Does somebody know an easy way to tackle these center manifold problems?
Consider the system \begin{align} \dot x&=ax^3+x^2y\\ \dot y &=-y+y^2+xy-x^3 \end{align} (a) Determine an approximation for the Center Manifold of this system.
(b) Use Center Manifold theory to investigate the stability of the origin $(x,y)=(0,0)$ depending on the parameter $a$ (so for $a<0,a>0$ and $a=0$).
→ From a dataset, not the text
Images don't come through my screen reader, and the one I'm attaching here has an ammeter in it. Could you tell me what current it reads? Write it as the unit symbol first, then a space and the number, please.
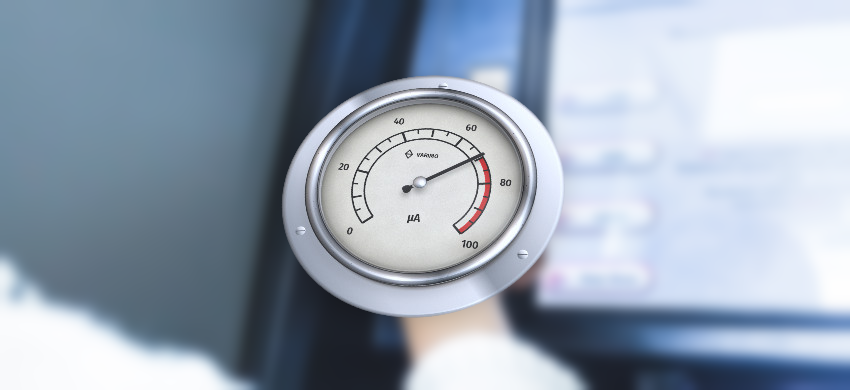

It has to be written in some standard form I guess: \begin{align} \dot{x}&=Cx + F(x,y) \\ \dot{y}&=Py+G(x,y) \end{align} In this case this leads to:
$C=0$, $\quad$ $P=-1$, $\quad$ $F(x,y)=ax^{3}+x^{2}y$ $\quad$ and $G(x,y)=y^2+xy-x^3$.
Next we define an $h(x)$ as:
$$h(x)=a_2x^2+a_3x^3+a_4x^4+...$$
We take $\frac{\partial}{\partial x}h(x) = 2a_2x+3a_3x^2+4a_4x^3+...$ and substitute this into:
$$\frac{\partial}{\partial x}h(x)(Cx+F(x,h(x)))=Ph(x)+G(x,h(x))$$
which gives:
$$(2a_2x+3a_3x^2+4a_4x^3+...)(ax^3+x^2h(x)) \\ =-(a_2x^2+a_3x^3+a_4x^4+...)+(h(x)^2+xh(x)-x^3)$$
Which leads to:
$$2aa_2x^4+3aa_3x^5+4aa_4x^6+2a_2h(x)x^3+3a_3h(x)x^4+4a_4h(x)x^5 \\ =-a_2h(x)^2x^2-a_2h(x)x^3+a_3h(x)^2x^3+a_3h(x)x^4+a_4h(x)^2x^4-a_2x^5+a_4h(x)x^5-a_3x^6-a_4x^7$$
And then take $O(x^2)$ and $O(x^3)$ and leave out the other terms.
I really doubt if this is the way to do it.
For small $x$, the first equation tells us that $x$ moves slowly compared to the exponential decay of $y$. Now the (moving) equilibrium of the second equation is at the roots of that quadratic equation, giving roots at $y\approx 1-x$ and $y\approx -x^3$. The first is unstable and far away from $(0,0)$, the second tells us that the series for $h(x)$ starts with $-x^3$. $$ h(x)=-x^3+c_4x^4+c_5x^5+... $$ Inserted into the DE $h'(x)F(x,h(x))=-h(x)+G(x,h(x))$ results then in the lower power terms \begin{align} &x^5(-3+4c_4x+5c_5x^2+...)(a-x^2+c_4x^3+c_5x^4+....) \\&=x^3-c_4x^4-c_5x^5-...+x^6(-1+c_4x+c_5x^2+...)^2+x^4(-1+c_4x+c_5x^2+...)-x^3 \end{align} The third power terms on the right cancel. The 4th power terms give $$ 0=-c_4-1\implies c_4=-1. $$ In the fifth power we get terms on both sides $$ -3a=-c_5+c_4\implies c_5=3a-1 $$ Continuing to the 6th degree $$ 4c_4a=-c_6+1+c_5\implies c_6=7a $$ and so on.
The slow flow along the center manifold follows approximately the differential equation $$ \dot x = ax^3+x^2h(x)=ax^3-x^5-x^6+(3a-1)x^7+7ax^8+... $$ as the fast flow in $y$ direction will quickly revert any deviations towards the curve $y=h(x)$. For medium to large $a$ the stability is thus determined by the sign of $a$ while for small $a$ the picture can be refined to contain the next term $$ \dot x=x^3(a-x^2) $$ which gives a pitchfork bifurcation in direction of positive $a$ with stable equilibria at about $x=\pm\sqrt{a}$ and an unstable point at the origin.